Under the proposal, almost all powerful public offices and officials will come under scrutiny by the new independent organization. The heads of the National Intelligence Service, Board of Audit and Inspection, National Tax Service, and the prosecutor general, who so far have been free from any interference or surveillance, will not be exceptions. The special investigators also have the authority to include any other public offices that influence state affairs.

The new establishment will also be granted the right to searches and seizures. Investigators cannot have effective power if they lack effective means. The law will allow investigators access to financial accounts and phone records. They can take strong punitive measures that even the president cannot veto or pardon.

But the question is whether the plan will actually be carried out.

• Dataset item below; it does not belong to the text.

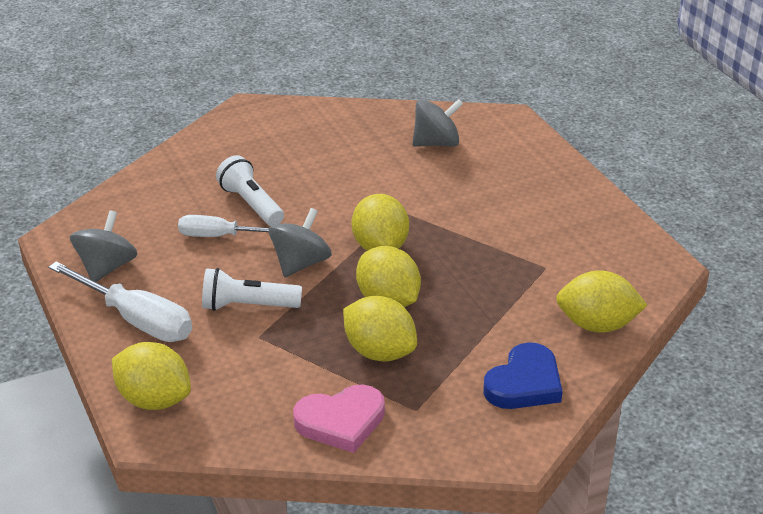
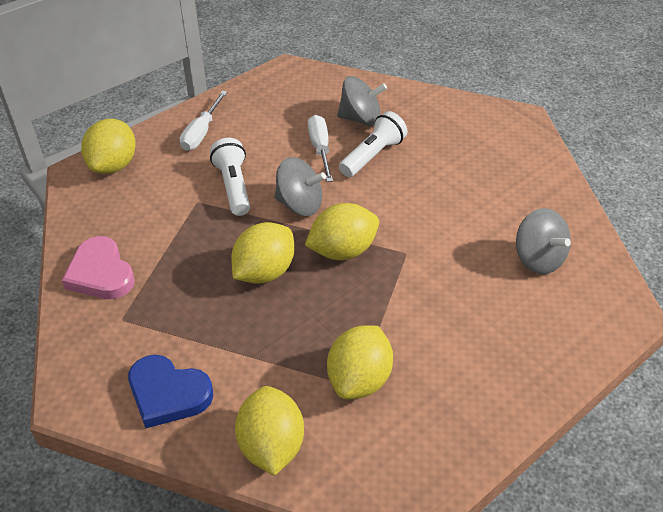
camera: 75 degrees right, 10 degrees up
white screwdriver [48,261,192,342] -> white screwdriver [180,91,227,151], size x0.65
grey spinning top [70,210,138,282] -> grey spinning top moved to [337,76,387,126]
yellow lemon [343,296,417,362] -> yellow lemon moved to [327,326,393,399]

We have repeatedly been promised strong mechanisms to contain and end corruption. And we have been repeatedly disappointed. Once they gain power, they have second thoughts on the prerogatives, perks and invested power. A presidential candidate can say anything pleasing to the ear. But once safely in office, presidents quietly walked away from promises that can restrict their power. Surveillance will also likely lead to strong protests citing privacy rights.

If the National Assembly is serious about getting tough on corruption, it should pass the law before a new president is elected. The reform bill has been ordered by presidential candidate Park Geun-hye. The ruling party should campaign to enact the law during the current session. If not, the proposal will be seen as mere campaign rhetoric.